Those who make money out of the suffering of the poor and the homeless
Senator Rev. Ruben Diaz | 9/29/2016, 2:13 p.m.
You should know that there are many people who are making a lot of money out of the suffering of the poor and the homeless.
It is important for you to know that as the homeless population in the City of New York nears 60,000 and everyone talks about ways we can help the homeless—and even though the city and state spend exorbitant amounts of taxpayer dollars on homeless families, the money doesn’t really go to the homeless. It goes to people who are taking advantage of the situation.
Some individuals who are exploiting the homeless situation are landlords, who raise the rents higher and higher until they push their tenants out onto the streets. This way, their empty apartments can be converted to “cluster sites” or shelter units.
Whereas in the past, a landlord may have been charging $1,000 per month for an apartment for a lease-holding tenant, under these new circumstances, that same landlord can get $109 per night, in some cases up to $3,400 per month, to use these same apartments as municipal shelters.
Those landlords have many friends in high places, and they are protected by powerful people.

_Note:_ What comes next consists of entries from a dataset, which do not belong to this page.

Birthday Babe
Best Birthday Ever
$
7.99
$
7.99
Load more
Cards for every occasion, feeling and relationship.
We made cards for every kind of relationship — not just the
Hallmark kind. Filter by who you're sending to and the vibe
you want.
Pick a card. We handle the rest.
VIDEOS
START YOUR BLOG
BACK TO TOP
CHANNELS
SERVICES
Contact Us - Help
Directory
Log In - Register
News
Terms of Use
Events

You should also know that throughout the City of New York, they are building more and more self-storage facilities than housing units. There are places where every two blocks you will find a self-storage facility being built. These storage facilities are a growth industry that feed off the homeless situation.

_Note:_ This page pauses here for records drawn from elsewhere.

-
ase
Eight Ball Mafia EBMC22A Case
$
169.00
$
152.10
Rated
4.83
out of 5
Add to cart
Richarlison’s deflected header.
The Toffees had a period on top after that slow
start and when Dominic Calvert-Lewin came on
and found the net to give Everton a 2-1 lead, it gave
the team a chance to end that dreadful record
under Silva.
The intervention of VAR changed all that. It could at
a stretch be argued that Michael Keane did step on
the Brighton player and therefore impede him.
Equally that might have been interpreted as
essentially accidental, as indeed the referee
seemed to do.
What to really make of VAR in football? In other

The owners of these storage facilities don’t have to employ too many people or pay workers insurance, health insurance and unemployment benefits, because the homeless people who use the facilities have to do all of the manual labor themselves to store their furniture and belongings.
As you can see, my dear friends, the self-storage facilities not only feed off the homeless but also use the homeless to do work for them.
While families are being displaced from their apartments and are being thrown into the streets, the City of New York will place them in cluster site shelters and at the same time, the city will pay the storage costs for the families’ furniture and belongings.
My dear friends, it is important for you to know that each storage unit can cost up to $150 to $200 per month. Add that to the moving costs the city pays to relocate an evicted family from their home to a shelter, which can run between $500 to $1000 per move, plus the $3,400 the landlord charges and the administrative costs to run the shelter. Wow!
Some New York City cluster site shelters only permit families to reside there for six months, and if the family continues to remain homeless, more money is spent to transport the families to yet another shelter or cluster housing site. The tax dollars that New Yorkers pay to transport and shuttle homeless families from shelter to shelter continue to keep homeless families in unstable situations while making other people rich.
My dear readers, it’s not just me who says this. The Coalition for the Homeless website states, “The city’s ‘cluster-site’ program creates powerful, perverse incentives for owners to displace lease-holding tenants in favor of lucrative shelter deals with the city.”